By RNZ News
Prime Minister Jacinda Ardern says it is hard not to feel like New Zealand is having a run of bad luck, with residents waking up today to a tsunami alert amid the covid-19 restrictions.
The tsunami alert was triggered after three quakes overnight – the first of 7.3 magnitude struck about 2.30am just off the east coast of the North Island.
The second was 7.4 magnitude near Kermadec Islands at 6.41am, and the third was a magnitude 8.1 quake near Kermadec Islands at 8.28am.
At 3.45pm, the National Emergency Management Agency cancelled all of the tsunami warnings.
Emergency Management Minister Kiritapu Allan said there are no reports of damage at this stage to property, but the focus had been on evacuation and further assessment would follow.
The prime minister said HMNZS Canterbury was due to be at the Kermadec Islands to carry GNS scientists, Sir Peter Blake Trust scholarship holders, and a group of iwi but the covid-19 alert level changes on Sunday had prevented that deployment from happening.
“Otherwise we would have had people on the island at the time and I can’t imagine what that experience would’ve been like,” she said.
Possible ‘dangerous situation’
Ardern said what would have been “a very distressing if not dangerous situation” had been prevented in this instance.
She said when she had felt the earthquake she had checked in with the minister at 2.29am.
Asked about what she thought given the country was dealing with a pandemic and an earthquake, she said: “Bugger it, pretty much what everyone else thought at that time.
“But this is as the minister has said, we are the shaky isles and what we’ve got to do is make sure no matter what experience we have we do everything we can to prepare so that in the future if we have another experience that we are even better prepared than we were.
“As I walked into the Beehive bunker, where we undertake our Civil Defence emergency co-ordination, two things struck me. First that it’s hard not to feel like our country is having a run of bad luck when you have an earthquake, tsunami alert and pandemic to contend with all in one day.”

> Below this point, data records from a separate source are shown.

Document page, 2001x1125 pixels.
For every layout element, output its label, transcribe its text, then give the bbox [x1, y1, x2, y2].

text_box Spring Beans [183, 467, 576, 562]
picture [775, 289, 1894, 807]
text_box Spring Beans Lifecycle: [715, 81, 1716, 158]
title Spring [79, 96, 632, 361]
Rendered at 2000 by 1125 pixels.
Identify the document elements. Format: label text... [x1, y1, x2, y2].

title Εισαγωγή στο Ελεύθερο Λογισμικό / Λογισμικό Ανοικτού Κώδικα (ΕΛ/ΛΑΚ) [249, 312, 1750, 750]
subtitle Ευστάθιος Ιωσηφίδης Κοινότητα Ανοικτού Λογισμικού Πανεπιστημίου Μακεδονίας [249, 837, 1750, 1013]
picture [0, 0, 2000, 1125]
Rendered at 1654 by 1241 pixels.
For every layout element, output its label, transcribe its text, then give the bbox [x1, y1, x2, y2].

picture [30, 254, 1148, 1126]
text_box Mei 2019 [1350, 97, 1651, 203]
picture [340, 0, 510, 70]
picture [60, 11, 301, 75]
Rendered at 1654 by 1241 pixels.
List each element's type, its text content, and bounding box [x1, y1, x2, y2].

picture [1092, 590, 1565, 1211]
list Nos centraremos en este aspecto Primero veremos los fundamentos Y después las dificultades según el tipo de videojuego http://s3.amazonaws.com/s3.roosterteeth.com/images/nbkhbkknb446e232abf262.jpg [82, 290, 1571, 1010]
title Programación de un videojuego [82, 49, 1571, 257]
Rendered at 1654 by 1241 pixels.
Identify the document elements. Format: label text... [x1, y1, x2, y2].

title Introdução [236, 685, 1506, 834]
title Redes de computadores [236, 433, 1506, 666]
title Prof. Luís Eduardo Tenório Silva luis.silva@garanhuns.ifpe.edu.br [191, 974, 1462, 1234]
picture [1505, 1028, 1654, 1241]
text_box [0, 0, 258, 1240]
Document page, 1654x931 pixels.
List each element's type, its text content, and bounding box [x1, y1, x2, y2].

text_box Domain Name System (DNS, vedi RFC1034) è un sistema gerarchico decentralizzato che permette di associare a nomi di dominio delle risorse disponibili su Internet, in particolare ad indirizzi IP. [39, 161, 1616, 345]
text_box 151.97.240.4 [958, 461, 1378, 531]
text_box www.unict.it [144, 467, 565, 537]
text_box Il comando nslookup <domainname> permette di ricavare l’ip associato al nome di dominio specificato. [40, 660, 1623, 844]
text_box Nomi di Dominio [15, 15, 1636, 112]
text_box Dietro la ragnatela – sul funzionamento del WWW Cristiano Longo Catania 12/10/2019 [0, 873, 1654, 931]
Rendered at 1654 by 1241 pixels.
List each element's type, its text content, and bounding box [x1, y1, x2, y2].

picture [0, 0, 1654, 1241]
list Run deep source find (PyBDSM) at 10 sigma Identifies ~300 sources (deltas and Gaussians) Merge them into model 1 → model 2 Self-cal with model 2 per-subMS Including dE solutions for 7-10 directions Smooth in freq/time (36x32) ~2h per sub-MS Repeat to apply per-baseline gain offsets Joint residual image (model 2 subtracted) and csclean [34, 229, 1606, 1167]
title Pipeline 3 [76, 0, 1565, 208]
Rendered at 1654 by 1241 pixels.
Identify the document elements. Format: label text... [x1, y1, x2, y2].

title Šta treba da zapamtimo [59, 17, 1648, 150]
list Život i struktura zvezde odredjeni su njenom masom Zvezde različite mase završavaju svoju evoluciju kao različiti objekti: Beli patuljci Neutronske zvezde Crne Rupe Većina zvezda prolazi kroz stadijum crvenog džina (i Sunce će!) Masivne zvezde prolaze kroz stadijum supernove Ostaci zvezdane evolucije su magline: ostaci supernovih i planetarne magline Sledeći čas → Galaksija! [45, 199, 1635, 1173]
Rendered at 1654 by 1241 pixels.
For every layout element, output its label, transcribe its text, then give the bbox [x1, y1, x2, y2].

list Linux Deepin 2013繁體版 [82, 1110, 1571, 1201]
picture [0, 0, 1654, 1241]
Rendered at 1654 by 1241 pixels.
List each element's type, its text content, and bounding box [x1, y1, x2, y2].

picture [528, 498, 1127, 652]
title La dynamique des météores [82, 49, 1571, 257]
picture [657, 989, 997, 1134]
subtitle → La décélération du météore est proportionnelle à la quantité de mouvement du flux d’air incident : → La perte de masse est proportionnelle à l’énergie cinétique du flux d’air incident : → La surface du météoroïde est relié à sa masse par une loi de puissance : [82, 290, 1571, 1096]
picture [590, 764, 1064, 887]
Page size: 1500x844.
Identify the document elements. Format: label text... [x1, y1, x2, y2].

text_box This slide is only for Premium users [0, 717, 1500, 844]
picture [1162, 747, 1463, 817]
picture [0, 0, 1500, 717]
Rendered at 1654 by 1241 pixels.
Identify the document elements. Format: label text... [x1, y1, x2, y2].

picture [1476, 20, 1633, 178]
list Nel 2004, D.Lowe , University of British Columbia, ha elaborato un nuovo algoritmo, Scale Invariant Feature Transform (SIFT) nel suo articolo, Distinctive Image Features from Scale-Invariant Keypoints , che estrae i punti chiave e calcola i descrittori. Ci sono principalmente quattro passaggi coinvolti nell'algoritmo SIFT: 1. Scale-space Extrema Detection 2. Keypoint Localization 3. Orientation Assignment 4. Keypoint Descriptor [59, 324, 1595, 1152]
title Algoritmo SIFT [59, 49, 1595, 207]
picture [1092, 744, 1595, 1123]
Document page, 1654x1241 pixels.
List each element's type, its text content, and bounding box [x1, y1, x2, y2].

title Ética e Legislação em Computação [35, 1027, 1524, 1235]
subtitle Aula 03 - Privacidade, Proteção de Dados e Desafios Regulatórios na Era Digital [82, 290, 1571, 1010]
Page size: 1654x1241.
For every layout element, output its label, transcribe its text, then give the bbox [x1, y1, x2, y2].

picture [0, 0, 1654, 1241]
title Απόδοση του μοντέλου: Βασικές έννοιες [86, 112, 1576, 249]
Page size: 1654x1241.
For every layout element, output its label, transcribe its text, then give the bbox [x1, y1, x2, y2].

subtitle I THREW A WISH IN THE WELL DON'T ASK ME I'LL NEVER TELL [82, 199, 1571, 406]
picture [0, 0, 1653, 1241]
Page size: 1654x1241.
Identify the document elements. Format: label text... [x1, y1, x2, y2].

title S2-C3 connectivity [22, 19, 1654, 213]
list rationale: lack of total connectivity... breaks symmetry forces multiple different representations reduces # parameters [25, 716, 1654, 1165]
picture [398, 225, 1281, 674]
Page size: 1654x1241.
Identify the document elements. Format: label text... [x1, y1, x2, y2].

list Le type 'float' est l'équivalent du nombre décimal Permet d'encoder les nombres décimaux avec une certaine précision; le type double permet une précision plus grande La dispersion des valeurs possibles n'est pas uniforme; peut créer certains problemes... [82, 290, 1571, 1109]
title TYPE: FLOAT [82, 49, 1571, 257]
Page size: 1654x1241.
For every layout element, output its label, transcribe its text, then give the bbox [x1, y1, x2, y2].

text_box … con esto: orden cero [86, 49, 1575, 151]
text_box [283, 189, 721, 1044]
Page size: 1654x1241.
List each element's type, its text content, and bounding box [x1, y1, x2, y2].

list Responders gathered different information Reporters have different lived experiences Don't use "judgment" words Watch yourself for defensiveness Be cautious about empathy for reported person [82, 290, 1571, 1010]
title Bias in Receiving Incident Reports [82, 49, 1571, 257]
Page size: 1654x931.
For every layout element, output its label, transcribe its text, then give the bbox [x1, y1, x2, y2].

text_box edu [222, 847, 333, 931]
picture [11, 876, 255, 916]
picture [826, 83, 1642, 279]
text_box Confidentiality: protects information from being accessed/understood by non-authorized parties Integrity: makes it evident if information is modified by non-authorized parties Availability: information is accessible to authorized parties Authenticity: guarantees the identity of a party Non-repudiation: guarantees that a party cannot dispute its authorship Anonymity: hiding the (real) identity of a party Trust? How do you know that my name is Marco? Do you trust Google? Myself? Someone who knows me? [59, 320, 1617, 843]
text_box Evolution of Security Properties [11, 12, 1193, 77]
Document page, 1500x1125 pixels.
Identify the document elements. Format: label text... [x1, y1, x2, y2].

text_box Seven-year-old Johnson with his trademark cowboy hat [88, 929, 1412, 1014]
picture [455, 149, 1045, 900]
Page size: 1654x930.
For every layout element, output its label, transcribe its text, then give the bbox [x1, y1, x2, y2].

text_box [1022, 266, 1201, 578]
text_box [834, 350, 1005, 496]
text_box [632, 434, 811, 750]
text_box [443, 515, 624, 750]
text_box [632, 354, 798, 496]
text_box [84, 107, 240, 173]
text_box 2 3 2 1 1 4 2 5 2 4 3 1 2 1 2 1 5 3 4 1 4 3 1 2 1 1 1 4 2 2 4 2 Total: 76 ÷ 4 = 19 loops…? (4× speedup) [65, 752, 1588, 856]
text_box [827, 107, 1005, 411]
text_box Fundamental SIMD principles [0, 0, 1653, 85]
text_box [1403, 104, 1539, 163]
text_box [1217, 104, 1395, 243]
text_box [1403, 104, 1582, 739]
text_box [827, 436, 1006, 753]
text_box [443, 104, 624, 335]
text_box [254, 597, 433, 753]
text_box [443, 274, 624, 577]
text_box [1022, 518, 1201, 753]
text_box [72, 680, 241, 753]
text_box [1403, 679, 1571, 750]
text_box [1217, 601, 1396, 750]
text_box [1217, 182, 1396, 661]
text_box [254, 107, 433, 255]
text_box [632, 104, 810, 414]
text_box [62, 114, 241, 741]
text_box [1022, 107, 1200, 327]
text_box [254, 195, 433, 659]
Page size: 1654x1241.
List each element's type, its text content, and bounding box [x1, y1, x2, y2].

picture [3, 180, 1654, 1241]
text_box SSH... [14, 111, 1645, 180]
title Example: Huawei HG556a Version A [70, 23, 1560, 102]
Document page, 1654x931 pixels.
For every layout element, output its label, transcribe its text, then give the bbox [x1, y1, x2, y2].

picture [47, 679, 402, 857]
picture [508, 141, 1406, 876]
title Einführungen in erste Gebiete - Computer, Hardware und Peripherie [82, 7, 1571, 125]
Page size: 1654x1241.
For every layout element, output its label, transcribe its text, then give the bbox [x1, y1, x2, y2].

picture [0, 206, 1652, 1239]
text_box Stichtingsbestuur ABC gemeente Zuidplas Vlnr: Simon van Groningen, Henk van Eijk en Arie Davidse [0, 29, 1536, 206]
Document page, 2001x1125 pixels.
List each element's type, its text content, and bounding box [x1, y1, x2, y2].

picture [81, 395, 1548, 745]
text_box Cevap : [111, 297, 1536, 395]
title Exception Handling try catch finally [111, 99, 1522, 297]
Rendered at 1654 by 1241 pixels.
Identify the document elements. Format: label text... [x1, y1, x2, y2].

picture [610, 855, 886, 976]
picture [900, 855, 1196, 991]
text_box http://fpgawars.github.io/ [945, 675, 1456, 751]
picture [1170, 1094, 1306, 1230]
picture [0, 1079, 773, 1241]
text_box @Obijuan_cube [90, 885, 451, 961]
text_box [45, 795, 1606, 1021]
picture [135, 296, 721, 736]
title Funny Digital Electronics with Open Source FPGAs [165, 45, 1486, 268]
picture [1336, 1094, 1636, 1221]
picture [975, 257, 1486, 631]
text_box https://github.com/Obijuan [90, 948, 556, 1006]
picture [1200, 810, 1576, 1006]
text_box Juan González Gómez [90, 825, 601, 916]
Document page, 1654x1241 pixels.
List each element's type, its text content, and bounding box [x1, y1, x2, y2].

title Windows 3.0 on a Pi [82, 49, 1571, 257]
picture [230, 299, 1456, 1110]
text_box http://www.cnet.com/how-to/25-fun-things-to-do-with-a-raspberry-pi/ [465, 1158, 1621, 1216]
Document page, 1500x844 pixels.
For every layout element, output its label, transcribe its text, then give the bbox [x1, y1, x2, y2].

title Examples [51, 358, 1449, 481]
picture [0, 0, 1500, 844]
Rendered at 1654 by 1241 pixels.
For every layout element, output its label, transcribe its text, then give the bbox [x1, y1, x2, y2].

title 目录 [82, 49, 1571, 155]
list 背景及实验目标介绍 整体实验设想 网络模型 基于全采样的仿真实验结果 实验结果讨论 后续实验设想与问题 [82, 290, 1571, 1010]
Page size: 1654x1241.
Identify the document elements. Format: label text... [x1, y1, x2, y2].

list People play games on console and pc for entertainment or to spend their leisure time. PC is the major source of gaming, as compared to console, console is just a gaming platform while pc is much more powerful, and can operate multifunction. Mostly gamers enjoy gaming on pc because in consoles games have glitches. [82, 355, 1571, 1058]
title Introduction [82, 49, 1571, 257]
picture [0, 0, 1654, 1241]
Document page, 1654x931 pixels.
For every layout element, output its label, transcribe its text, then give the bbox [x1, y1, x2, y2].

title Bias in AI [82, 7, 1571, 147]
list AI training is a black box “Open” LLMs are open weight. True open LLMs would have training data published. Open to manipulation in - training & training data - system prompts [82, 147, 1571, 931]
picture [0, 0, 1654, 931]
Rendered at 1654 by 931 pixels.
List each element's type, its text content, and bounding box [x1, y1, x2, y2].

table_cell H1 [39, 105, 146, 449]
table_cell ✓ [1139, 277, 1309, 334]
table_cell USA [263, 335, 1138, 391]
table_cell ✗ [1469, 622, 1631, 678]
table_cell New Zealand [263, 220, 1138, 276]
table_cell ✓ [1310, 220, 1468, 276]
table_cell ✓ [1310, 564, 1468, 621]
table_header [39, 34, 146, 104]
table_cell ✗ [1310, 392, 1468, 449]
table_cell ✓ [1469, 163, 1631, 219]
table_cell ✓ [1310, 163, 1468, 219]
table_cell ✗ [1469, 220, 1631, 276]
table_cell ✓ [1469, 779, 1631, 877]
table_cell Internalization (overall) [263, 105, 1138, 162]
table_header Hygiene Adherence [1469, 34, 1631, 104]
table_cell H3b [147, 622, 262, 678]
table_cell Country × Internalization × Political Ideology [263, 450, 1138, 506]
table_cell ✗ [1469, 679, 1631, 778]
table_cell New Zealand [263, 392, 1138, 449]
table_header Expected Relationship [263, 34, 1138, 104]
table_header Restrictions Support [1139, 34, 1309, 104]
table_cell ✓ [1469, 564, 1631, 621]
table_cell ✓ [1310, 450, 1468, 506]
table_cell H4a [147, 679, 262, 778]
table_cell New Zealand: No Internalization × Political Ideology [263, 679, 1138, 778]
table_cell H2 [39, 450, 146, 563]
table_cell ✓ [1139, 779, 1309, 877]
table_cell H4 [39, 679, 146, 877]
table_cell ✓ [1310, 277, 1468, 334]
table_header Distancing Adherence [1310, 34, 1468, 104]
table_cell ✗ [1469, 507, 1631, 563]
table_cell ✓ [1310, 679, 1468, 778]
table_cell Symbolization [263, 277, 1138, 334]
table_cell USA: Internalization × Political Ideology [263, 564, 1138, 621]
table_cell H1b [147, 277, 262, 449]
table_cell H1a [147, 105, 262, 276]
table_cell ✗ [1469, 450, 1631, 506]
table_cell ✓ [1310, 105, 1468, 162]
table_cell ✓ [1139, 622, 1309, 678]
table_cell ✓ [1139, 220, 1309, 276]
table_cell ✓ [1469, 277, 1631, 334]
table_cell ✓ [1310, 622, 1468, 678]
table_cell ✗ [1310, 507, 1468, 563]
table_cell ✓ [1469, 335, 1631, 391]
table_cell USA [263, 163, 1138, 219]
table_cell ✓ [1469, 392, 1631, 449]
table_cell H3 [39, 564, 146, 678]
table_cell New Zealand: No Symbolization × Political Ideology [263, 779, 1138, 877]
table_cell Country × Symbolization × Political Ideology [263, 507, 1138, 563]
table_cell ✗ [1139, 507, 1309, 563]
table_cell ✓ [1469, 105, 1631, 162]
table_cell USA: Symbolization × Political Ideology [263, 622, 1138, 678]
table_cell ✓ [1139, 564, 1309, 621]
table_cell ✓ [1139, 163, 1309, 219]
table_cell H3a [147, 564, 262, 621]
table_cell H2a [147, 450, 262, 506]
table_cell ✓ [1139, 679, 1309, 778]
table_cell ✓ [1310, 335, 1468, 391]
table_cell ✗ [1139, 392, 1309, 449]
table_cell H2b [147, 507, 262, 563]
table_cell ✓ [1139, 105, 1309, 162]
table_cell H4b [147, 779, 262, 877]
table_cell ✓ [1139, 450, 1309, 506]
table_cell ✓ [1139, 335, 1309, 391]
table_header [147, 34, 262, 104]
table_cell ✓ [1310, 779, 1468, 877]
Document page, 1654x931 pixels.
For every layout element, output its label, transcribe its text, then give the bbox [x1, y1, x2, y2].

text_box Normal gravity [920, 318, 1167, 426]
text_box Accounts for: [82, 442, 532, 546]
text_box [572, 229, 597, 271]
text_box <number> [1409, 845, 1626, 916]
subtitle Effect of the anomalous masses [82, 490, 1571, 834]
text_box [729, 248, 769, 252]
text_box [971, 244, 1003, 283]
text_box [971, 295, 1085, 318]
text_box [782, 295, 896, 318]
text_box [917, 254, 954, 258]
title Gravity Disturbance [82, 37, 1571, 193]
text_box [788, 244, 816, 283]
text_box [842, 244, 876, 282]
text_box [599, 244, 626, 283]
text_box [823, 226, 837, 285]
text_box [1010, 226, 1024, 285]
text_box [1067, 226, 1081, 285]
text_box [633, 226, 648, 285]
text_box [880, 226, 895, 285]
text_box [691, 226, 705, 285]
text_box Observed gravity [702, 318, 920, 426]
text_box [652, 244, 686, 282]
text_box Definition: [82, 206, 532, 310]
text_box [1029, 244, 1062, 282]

But she said walking past images of past natural disasters plastered on the walls to the bunker, she realised the efforts of Civil Defence teams.
“We have had our share of tough moments in this country, but within that we have always been blessed incredible people who work in our emergency system.”
Allan said there had been multiple aftershocks after the initial quakes.
Auckland to move to level 2
Meanwhile, Auckland will move to alert level 2 and the rest of New Zealand will move to level 1 at 6am on Sunday morning, Prime Minister Jacinda Ardern has announced, reports RNZ News.
Ardern announced the move while speaking to media after a cabinet meeting to decide on alert level changes.
This will be reconsidered with a plan to move Auckland down a level at the start of the next weekend if possible, she said.
“If you are sick, stay at home, don’t go to work or school and don’t socialise. Keep track of where you’ve been at all times.”
The restriction of 100 people at events will be in place.
No new cases of covid-19 have been reported in the community for the fifth day in a row or in managed isolation today.
This article is republished under a community partnership agreement with RNZ.